Enable the upload.module, and make sure that the 'jpg' (lowercase!) is in the allowed file extensions for upload.
Then write a new node and attach a .JPG (UPPERCASE!), Drupal bails out..
I have absolutely no clue why, but it seems that the file extensions are not handled equal when you look at the lowercase vs. uppercase filenames..

#1
#2
Stefan, what browser were you using when you encountered this?
I have been unable to reproduce this error and have tested in Opera 9.25 win,Firefox 2.0.0.11 win, Firefox 3.0b2 win, IE6, IE7.
#3
I tested it with "Mozilla/5.0 (X11; U; Linux i686; en-US; rv:1.8.1.11) Gecko/20071204 Ubuntu/7.10 (gutsy) Firefox/2.0.0.11" and everything was okay, but I think there is something other problem with Konqueror 3.5.8:
when I select a file to upload and push the "Attach" button there is no http POST to the server just "Please wait..." text and the animated graph is showed.
#4
I have been unable to replicate this. I have tried with FF 2, latest Opera, and IE7. Perhaps there are some strange server settings in place?
#5
Tested with Mozilla/5.0 (X11; U; Linux i686; en-US; rv:1.8.1.12) Gecko/20061201 Firefox/2.0.0.12 (Linux Mint) and with Konqueror 3.5.6 (on KDE 3.5.6) and it works perfectly well with uppercase and lowercase extensions, despite the fact only the lowercase extensions are in the permitted list. I am unable to replicate the issues posed.
#6
I'm using Safari 3 on Mac OS X 10.5..
I'll see if I can make a list on how to reproduce this more easily, including information about the server (which is not very important, according to the issue imo).

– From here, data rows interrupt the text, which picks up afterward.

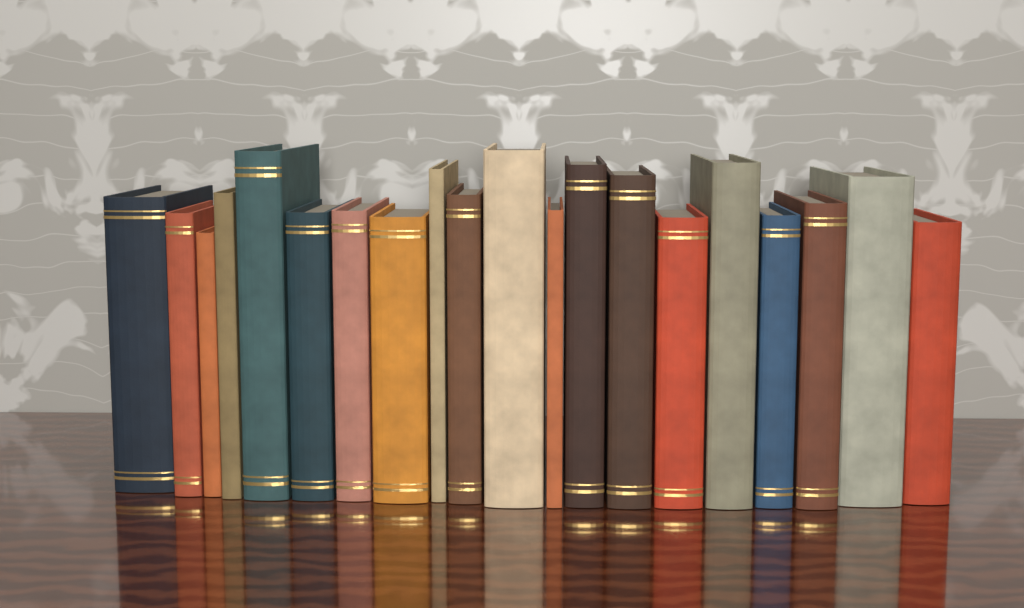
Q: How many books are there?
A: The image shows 20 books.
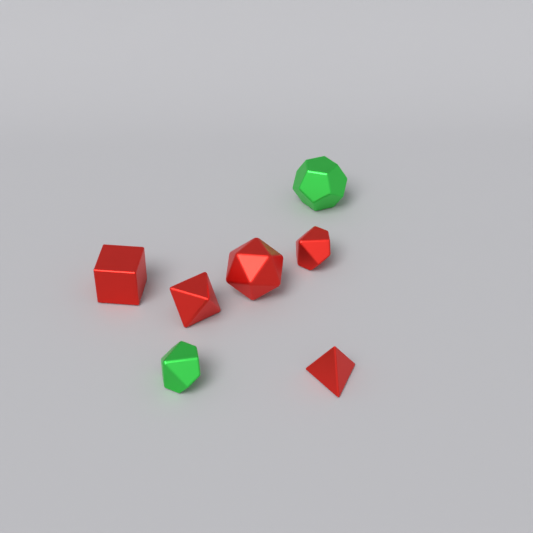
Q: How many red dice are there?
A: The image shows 5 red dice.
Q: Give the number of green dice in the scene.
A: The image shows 2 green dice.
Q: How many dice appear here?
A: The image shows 7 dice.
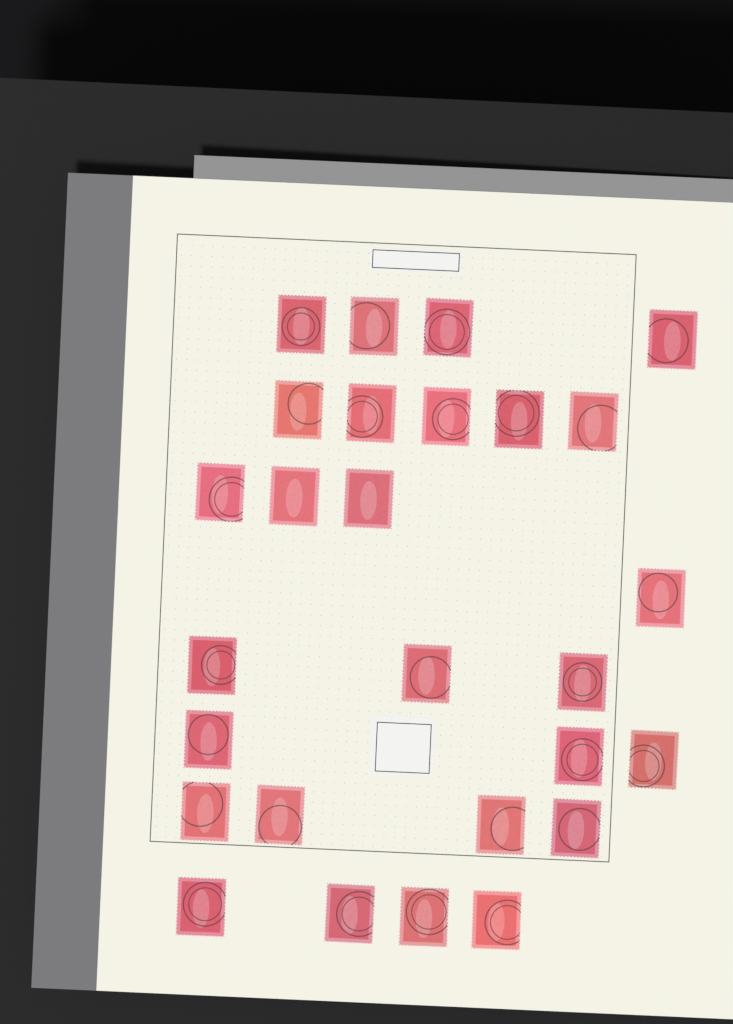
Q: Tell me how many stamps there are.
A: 27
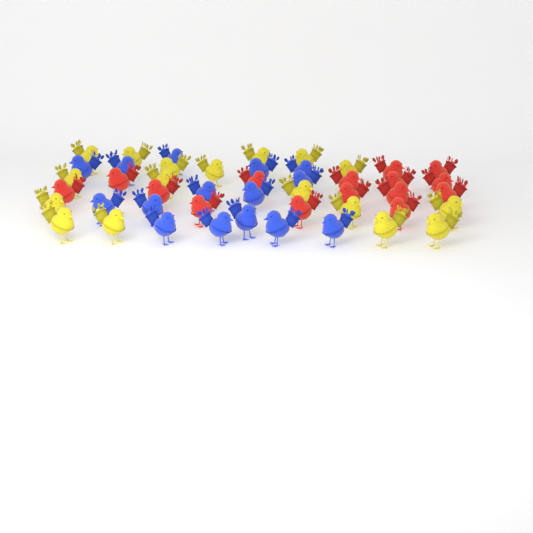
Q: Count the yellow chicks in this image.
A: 17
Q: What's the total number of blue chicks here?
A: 15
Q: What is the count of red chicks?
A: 15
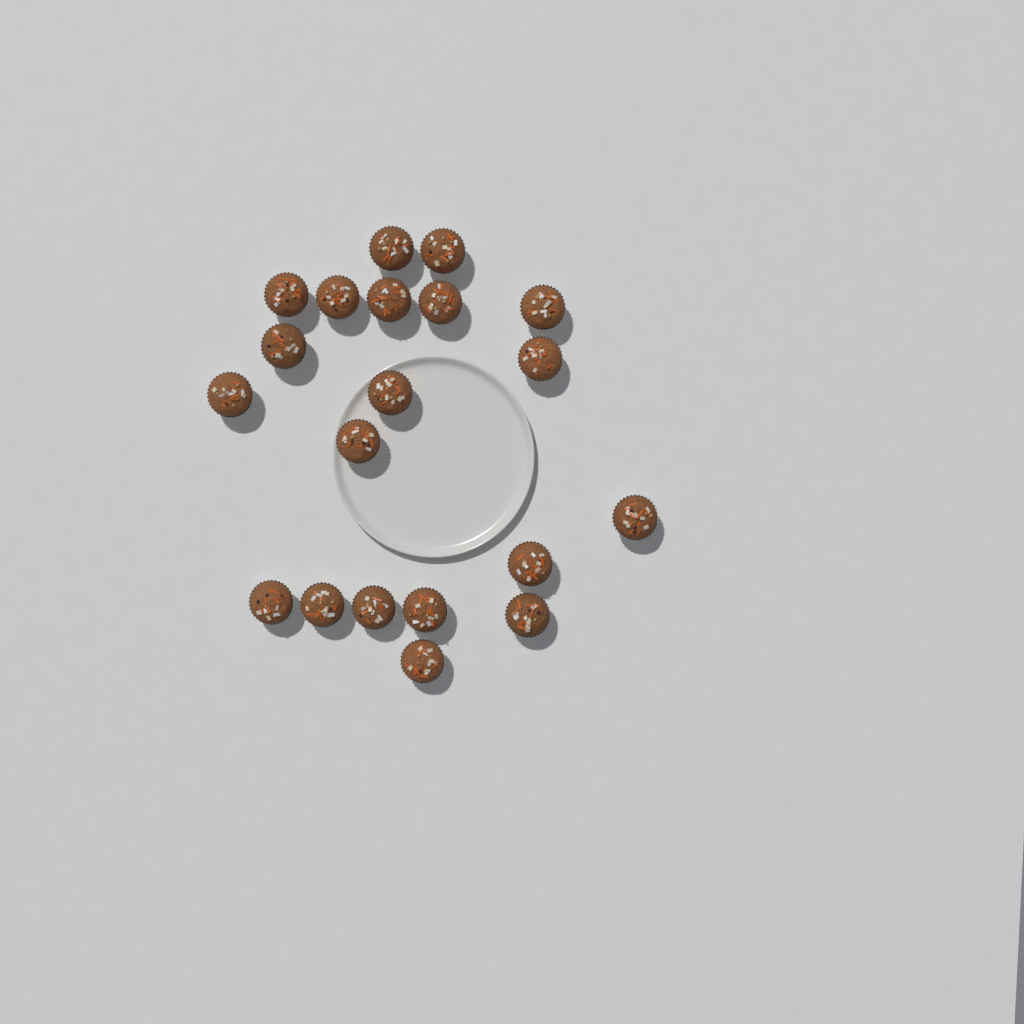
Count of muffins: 20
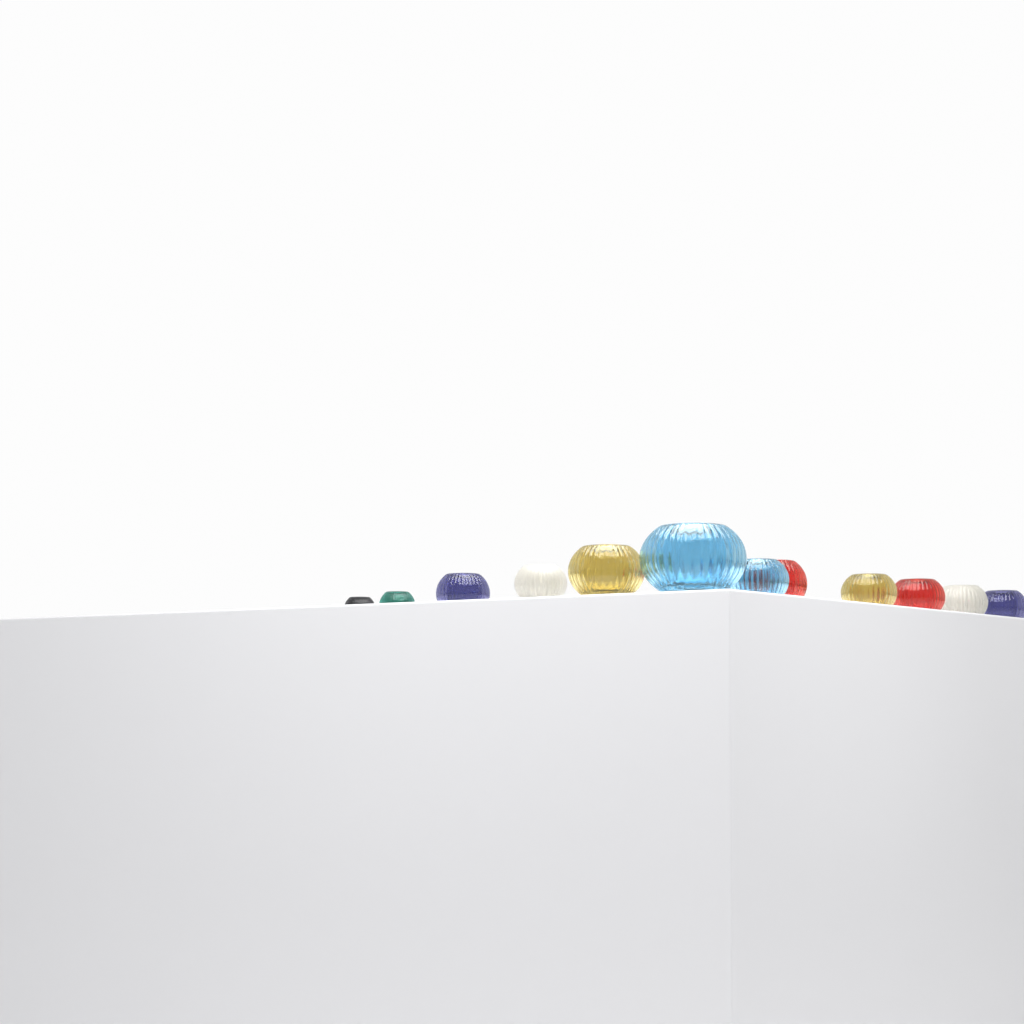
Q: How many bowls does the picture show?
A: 12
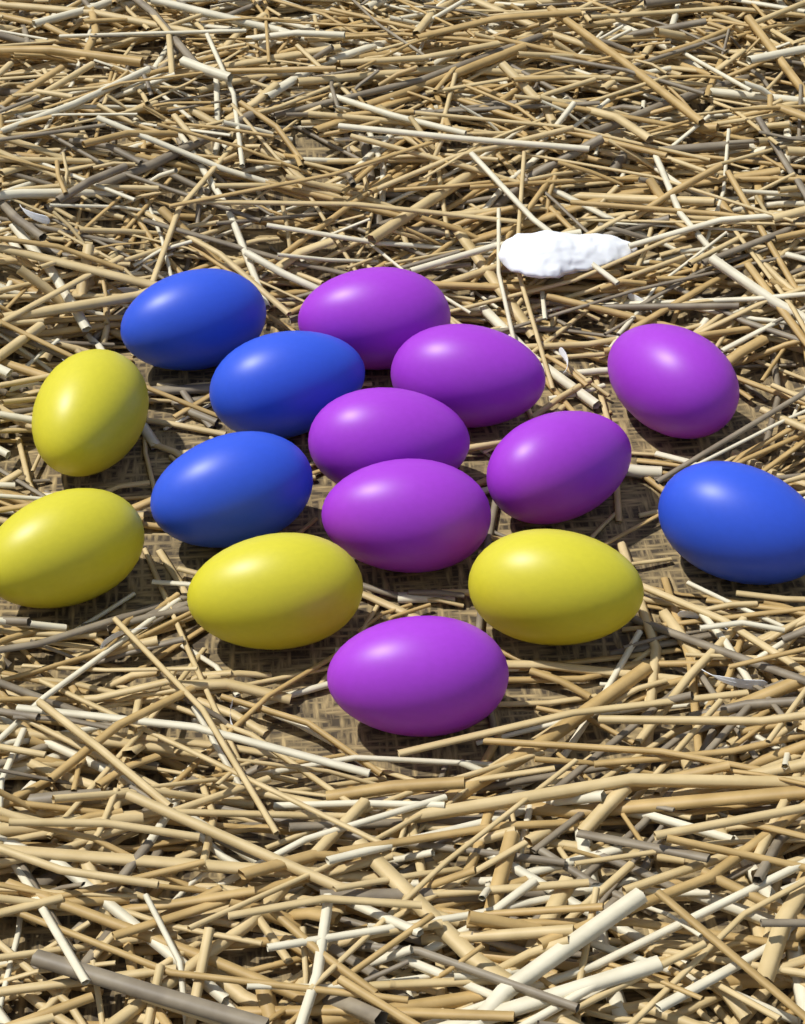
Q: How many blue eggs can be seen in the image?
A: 4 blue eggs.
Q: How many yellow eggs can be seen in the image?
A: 4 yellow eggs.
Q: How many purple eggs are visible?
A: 7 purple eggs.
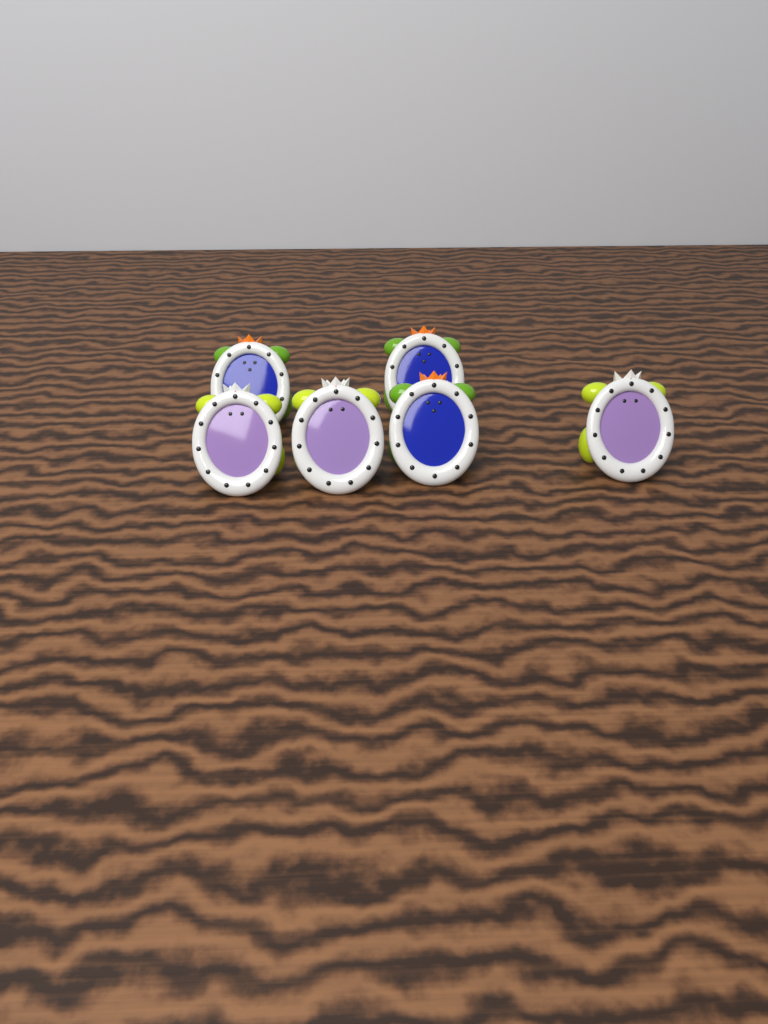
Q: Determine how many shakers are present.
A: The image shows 6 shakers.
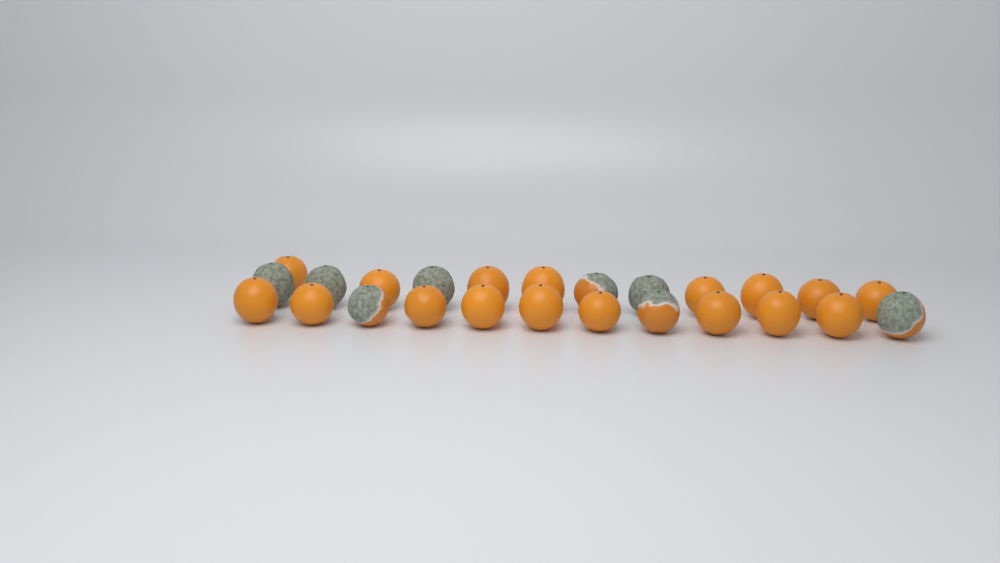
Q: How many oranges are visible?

I'll get back later to ou guys...
#7
I've tested on a fresh install on Safari 3 on OS X Leopard and I can't recreate the problem...
#8
People cannot reproduce this, and frankly, file names (including their extensions are case sensitive). You might enforce a policy of lowercase extensions only with your Drupal settings if you want to.